Tuesday, November 29, 2011

Inner values

Entirely sensible:
Developing inner values is much like physical exercise. The more we train our abilities, the stronger they become.
-- The Dalai Lama

Monday, November 21, 2011

Monday Meditation Picture Blogging

(Click to enlarge)

Something about boundaries

A friend of the Center who runs a recovery email list sent out the following today:
Boundaries define our comfort zone. They can be physical or emotional. We enforce them to protect our bodies and our emotions as well. In recovery we learn to enforce our boundaries by standing up for our rights against all manner of actions by others that are inappropriate in either physical or emotional space. Physically, this could range from firm rejection of physical or sexual abuse to not permitting touching of our shoulder, leg, or other body part. Emotionally, the range might cover our need to protect ourselves from efforts to brainwash us into doing something wrong to just not letting others tease us or not responding to requests for our personal information. I have the right to indicate my unwillingness to tolerate comments that are gross or offensive and the right to insist that my personal space not be invaded. For best health, I will ensure that my boundaries are neither too rigid to allow contact with others with whom it is appropriate to open up to nor too loose to allow me to get run over. I will also respect the boundaries of others.
Establishing and maintaining healthy boundaries is definitely part of a good meditative practice.

Friday, November 18, 2011

Friday Cat Blogging!


Something about our lifestyle

This is really seomthing to think about:

The cause of all our personal problems and nearly all the problems of the world can be summed up in a single sentence: Human life is very deep, and our modern dominant lifestyle is not.

- Bo Lozoff


Wednesday, November 16, 2011

Wednesday life form blogging


"Actively do nothing"

I'm reposting here what I think is a very profound meditation instruction:

Take a seat ...and just sit. .... Relax. Don't try to do anything at all. Don't try to make anything come, don't try to make anything go leave. Let everything do its own work, chart its own course. As you sit, just sit with the world, with whatever is there, all of the arisings and passings away in your mind, body, and environment. As you notice sights and sounds, thoughts and feelings, memories and anticipations, relax into them. Relax your mind and body. Actively do nothing. Make no efforts. Just sit, just be, at least for now
The mentality is this. There is nowhere that you need to go, nothing that you need to achieve, no one that you need to be....

- Jundo Cohen

This is a very powerful antidote to the all too frequent obsession with "getting it right" in meditation.

Monday, November 14, 2011

Monday Meditative Picture of the Day


The down side of multi-tasking

In an article about how to be happier, I found this:
Do one thing at a time. Edward Suarez, Ph.D., associate professor of medical psychology at Duke, found that people who multitask are more likely to have high blood pressure. Take that finding to heart. Instead of talking on the phone while you fold laundry or clean the kitchen, sit down in a comfortable chair and turn your entire attention over to the conversation. Instead of checking e-mail as you work on other projects, turn off your e-mail function until you finish the report you’re writing. This is similar to the concept of mindfulness.
You can read the rest of it right here.

Sunday, November 13, 2011

Sunday art blogging

Artist: Seitei (Shotei) Watanabe 1851-1918
Image from Wikimedia Commons

Something that makes SO much sense

This little snippet by Waye Muller:
"Once people feel nourished and refreshed, they cannot help but be kind; just so, the world aches for the generosity of a well-rested people."
So, let's give ourselves that nourishment and refreshment and stop telling ourselves that we don't have time to meditate...

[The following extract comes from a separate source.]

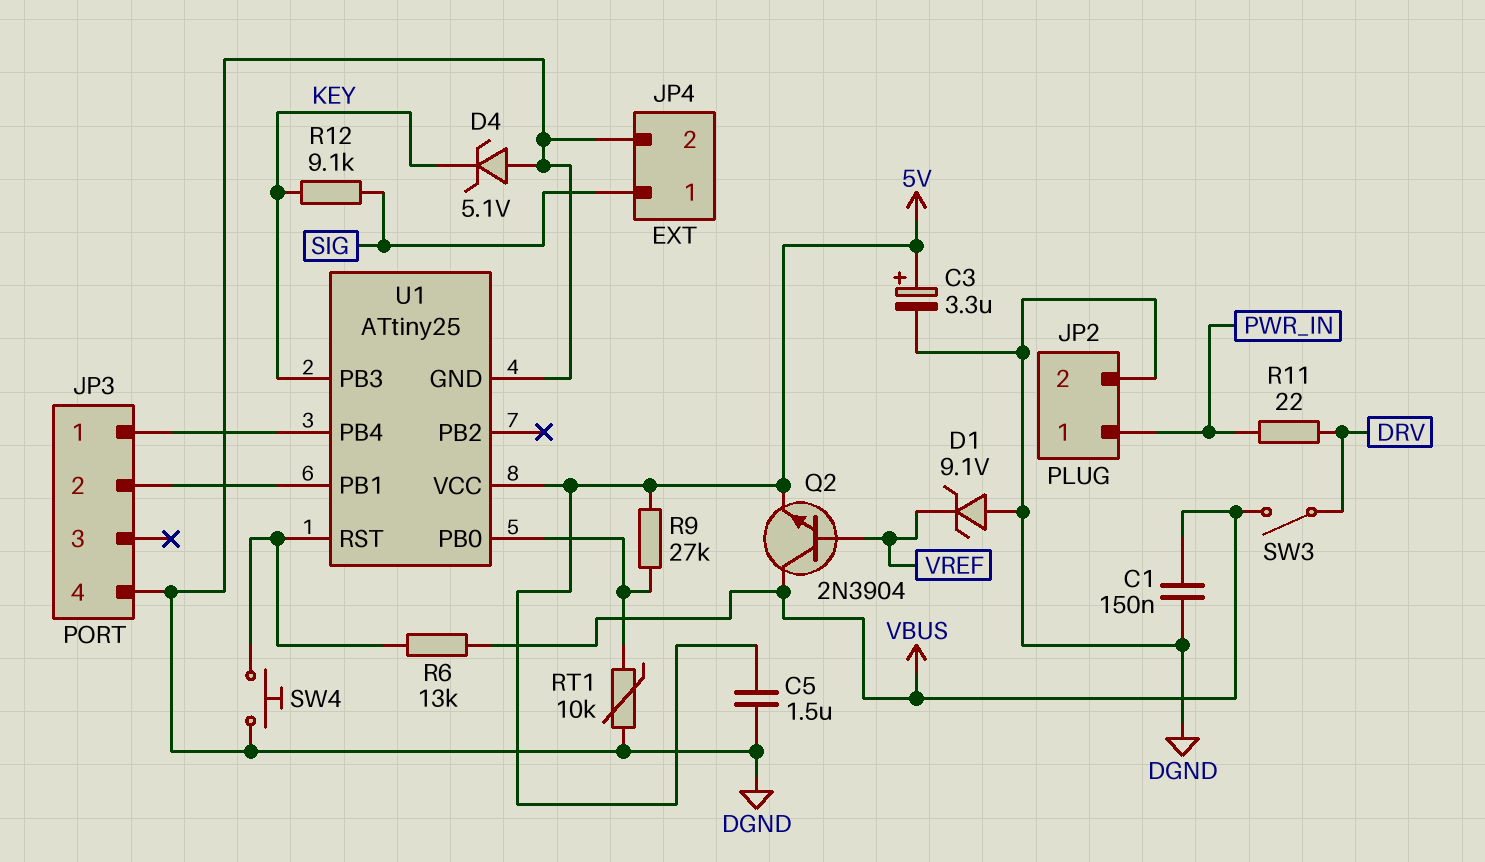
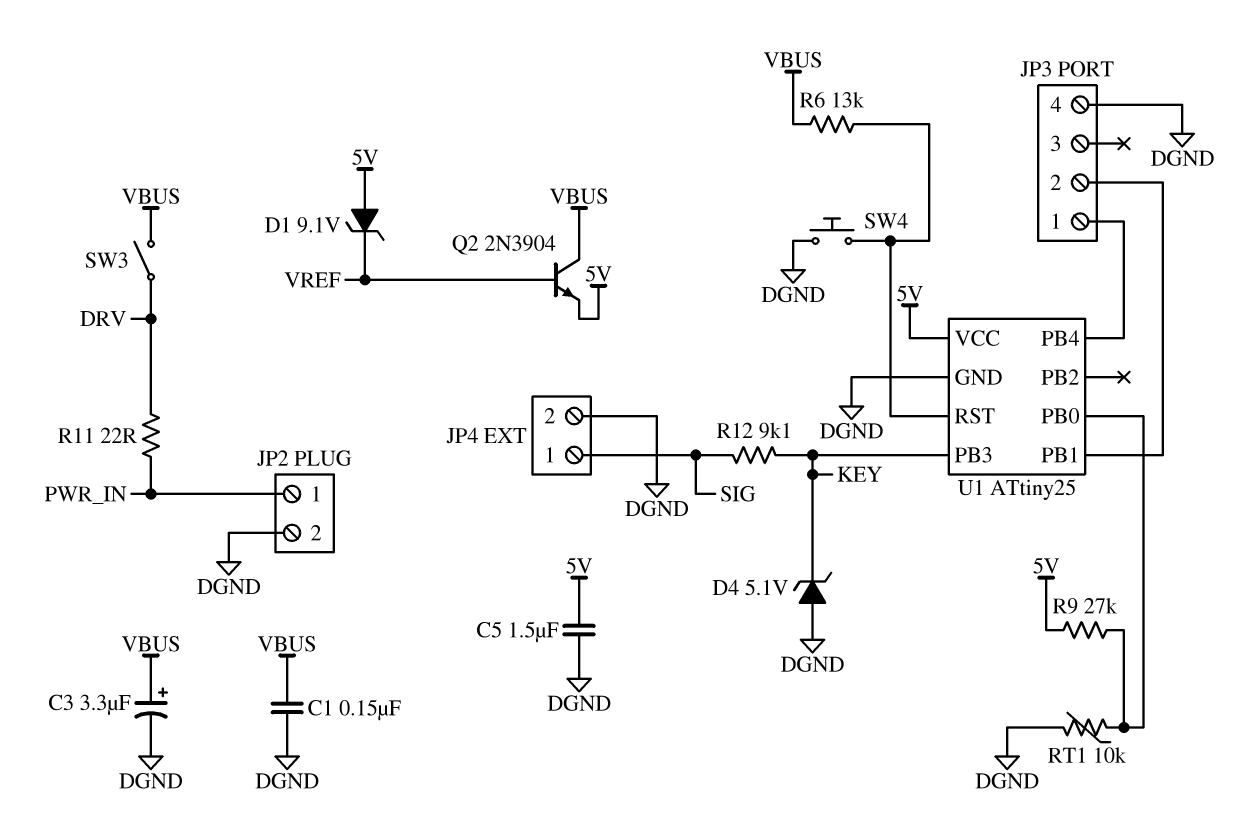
C3: 3.3uF (plus 5V, minus DGND) -> 3.3uF (plus VBUS, minus DGND)
D1: zener 9.1V (A DGND, K VREF) -> zener 9.1V (A 5V, K VREF)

Wednesday, November 09, 2011

Wednesday life form blogging


Being willing to stop sometimes

Who would have thought that something a Supreme Court justice had said would be so pertinent to meditative practice?
"When a man feels that he cannot leave his work, it is a sure sign of an impending collapse."
-- Louis Brandeis
I so very much agree.

If you find yourself getting obsessive-compulsive about your work, do consider that to be an alarm bell, okay?

Tuesday, November 08, 2011


First aid for any experience of agitation and anxiety:
Try breathing in through the nose and out through the mouth for five minutes with their eyes closed.

Wednesday, November 02, 2011

Wednesday life form blogging



Late last Sunday afternoon, I happened to overhear the tail end of the Middle Path group led by David Beach. He was quoting George Harrison:
Daylight is good at arriving at the right time
Its not always going to be this grey

All things must pass
All things must pass away
All things must pass
None of lifes strings can last
So, I must be on my way
And face another day
It's worth remembering, people. Yes, it is.